INPUT DATA:
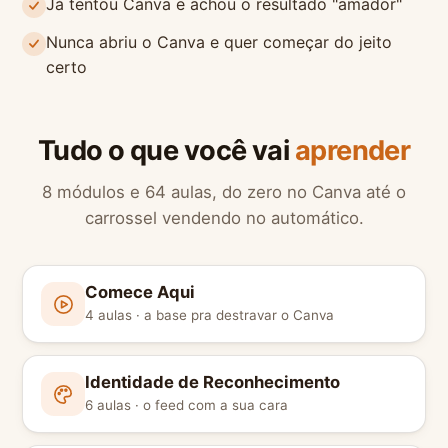
Já tentou Canva e achou o resultado "amador"
Nunca abriu o Canva e quer começar do jeito
certo
Tudo o que você vai
aprender
8 módulos e 64 aulas, do zero no Canva até o
carrossel vendendo no automático.
Comece Aqui
4 aulas · a base pra destravar o Canva
Identidade de Reconhecimento
6 aulas · o feed com a sua cara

WHAT THE TASK REQUIRES: Please write out the listing's text word for word, from its first line down to and including the line that contains "4 aulas · a base pra destravar o Canva", and leave the pictures out of your answer.

WRITTEN RESPONSE:
Já tentou Canva e achou o resultado "amador"
Nunca abriu o Canva e quer começar do jeito
certo
Tudo o que você vai
aprender
8 módulos e 64 aulas, do zero no Canva até o
carrossel vendendo no automático.
Comece Aqui
4 aulas · a base pra destravar o Canva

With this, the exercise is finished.